* START Record list *
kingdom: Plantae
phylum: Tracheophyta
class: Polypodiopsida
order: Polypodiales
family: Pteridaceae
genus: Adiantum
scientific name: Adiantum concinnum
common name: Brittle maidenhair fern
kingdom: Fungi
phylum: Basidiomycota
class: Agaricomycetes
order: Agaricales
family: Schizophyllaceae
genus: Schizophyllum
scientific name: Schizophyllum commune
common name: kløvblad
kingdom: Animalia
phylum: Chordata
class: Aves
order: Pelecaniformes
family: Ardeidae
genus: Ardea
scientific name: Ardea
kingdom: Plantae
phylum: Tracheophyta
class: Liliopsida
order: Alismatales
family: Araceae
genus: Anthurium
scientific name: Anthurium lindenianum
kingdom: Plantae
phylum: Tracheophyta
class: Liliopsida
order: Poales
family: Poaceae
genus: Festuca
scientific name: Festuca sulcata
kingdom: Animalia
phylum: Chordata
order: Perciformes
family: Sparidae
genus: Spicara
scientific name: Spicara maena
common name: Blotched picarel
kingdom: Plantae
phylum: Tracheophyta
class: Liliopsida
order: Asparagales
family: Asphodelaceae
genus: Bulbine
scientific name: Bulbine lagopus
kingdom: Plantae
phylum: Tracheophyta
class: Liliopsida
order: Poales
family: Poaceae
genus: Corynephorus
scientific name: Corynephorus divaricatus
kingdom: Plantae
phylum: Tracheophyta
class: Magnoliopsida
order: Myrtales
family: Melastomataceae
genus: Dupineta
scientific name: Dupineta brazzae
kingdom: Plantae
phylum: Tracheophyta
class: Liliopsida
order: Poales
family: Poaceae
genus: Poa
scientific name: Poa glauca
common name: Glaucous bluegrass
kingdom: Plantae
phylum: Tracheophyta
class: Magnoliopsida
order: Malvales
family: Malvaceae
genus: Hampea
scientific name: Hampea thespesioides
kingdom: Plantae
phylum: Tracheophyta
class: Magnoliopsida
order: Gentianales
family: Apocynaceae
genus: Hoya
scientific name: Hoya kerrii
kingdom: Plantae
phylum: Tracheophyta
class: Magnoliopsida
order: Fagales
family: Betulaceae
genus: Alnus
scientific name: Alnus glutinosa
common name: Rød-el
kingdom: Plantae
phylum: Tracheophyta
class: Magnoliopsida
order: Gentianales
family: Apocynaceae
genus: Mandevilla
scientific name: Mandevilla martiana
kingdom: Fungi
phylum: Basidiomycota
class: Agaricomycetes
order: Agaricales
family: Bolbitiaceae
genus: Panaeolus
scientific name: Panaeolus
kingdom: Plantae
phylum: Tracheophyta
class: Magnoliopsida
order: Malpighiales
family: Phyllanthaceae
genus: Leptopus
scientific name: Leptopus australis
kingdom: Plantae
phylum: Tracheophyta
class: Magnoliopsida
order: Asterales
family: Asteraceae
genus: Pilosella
* END Record list *
Problem description ->
Render all of the data above as a two-column CSV with the headers rank and name. Give one row per line, put each field in double quotes, and replace any line breaks with spaces.

Reply ->
rank,name
"kingdom:","Plantae"
"phylum:","Tracheophyta"
"class:","Polypodiopsida"
"order:","Polypodiales"
"family:","Pteridaceae"
"genus:","Adiantum"
"scientific name:","Adiantum concinnum"
"common name:","Brittle maidenhair fern"
"kingdom:","Fungi"
"phylum:","Basidiomycota"
"class:","Agaricomycetes"
"order:","Agaricales"
"family:","Schizophyllaceae"
"genus:","Schizophyllum"
"scientific name:","Schizophyllum commune"
"common name:","kløvblad"
"kingdom:","Animalia"
"phylum:","Chordata"
"class:","Aves"
"order:","Pelecaniformes"
"family:","Ardeidae"
"genus:","Ardea"
"scientific name:","Ardea"
"kingdom:","Plantae"
"phylum:","Tracheophyta"
"class:","Liliopsida"
"order:","Alismatales"
"family:","Araceae"
"genus:","Anthurium"
"scientific name:","Anthurium lindenianum"
"kingdom:","Plantae"
"phylum:","Tracheophyta"
"class:","Liliopsida"
"order:","Poales"
"family:","Poaceae"
"genus:","Festuca"
"scientific name:","Festuca sulcata"
"kingdom:","Animalia"
"phylum:","Chordata"
"order:","Perciformes"
"family:","Sparidae"
"genus:","Spicara"
"scientific name:","Spicara maena"
"common name:","Blotched picarel"
"kingdom:","Plantae"
"phylum:","Tracheophyta"
"class:","Liliopsida"
"order:","Asparagales"
"family:","Asphodelaceae"
"genus:","Bulbine"
"scientific name:","Bulbine lagopus"
"kingdom:","Plantae"
"phylum:","Tracheophyta"
"class:","Liliopsida"
"order:","Poales"
"family:","Poaceae"
"genus:","Corynephorus"
"scientific name:","Corynephorus divaricatus"
"kingdom:","Plantae"
"phylum:","Tracheophyta"
"class:","Magnoliopsida"
"order:","Myrtales"
"family:","Melastomataceae"
"genus:","Dupineta"
"scientific name:","Dupineta brazzae"
"kingdom:","Plantae"
"phylum:","Tracheophyta"
"class:","Liliopsida"
"order:","Poales"
"family:","Poaceae"
"genus:","Poa"
"scientific name:","Poa glauca"
"common name:","Glaucous bluegrass"
"kingdom:","Plantae"
"phylum:","Tracheophyta"
"class:","Magnoliopsida"
"order:","Malvales"
"family:","Malvaceae"
"genus:","Hampea"
"scientific name:","Hampea thespesioides"
"kingdom:","Plantae"
"phylum:","Tracheophyta"
"class:","Magnoliopsida"
"order:","Gentianales"
"family:","Apocynaceae"
"genus:","Hoya"
"scientific name:","Hoya kerrii"
"kingdom:","Plantae"
"phylum:","Tracheophyta"
"class:","Magnoliopsida"
"order:","Fagales"
"family:","Betulaceae"
"genus:","Alnus"
"scientific name:","Alnus glutinosa"
"common name:","Rød-el"
"kingdom:","Plantae"
"phylum:","Tracheophyta"
"class:","Magnoliopsida"
"order:","Gentianales"
"family:","Apocynaceae"
"genus:","Mandevilla"
"scientific name:","Mandevilla martiana"
"kingdom:","Fungi"
"phylum:","Basidiomycota"
"class:","Agaricomycetes"
"order:","Agaricales"
"family:","Bolbitiaceae"
"genus:","Panaeolus"
"scientific name:","Panaeolus"
"kingdom:","Plantae"
"phylum:","Tracheophyta"
"class:","Magnoliopsida"
"order:","Malpighiales"
"family:","Phyllanthaceae"
"genus:","Leptopus"
"scientific name:","Leptopus australis"
"kingdom:","Plantae"
"phylum:","Tracheophyta"
"class:","Magnoliopsida"
"order:","Asterales"
"family:","Asteraceae"
"genus:","Pilosella"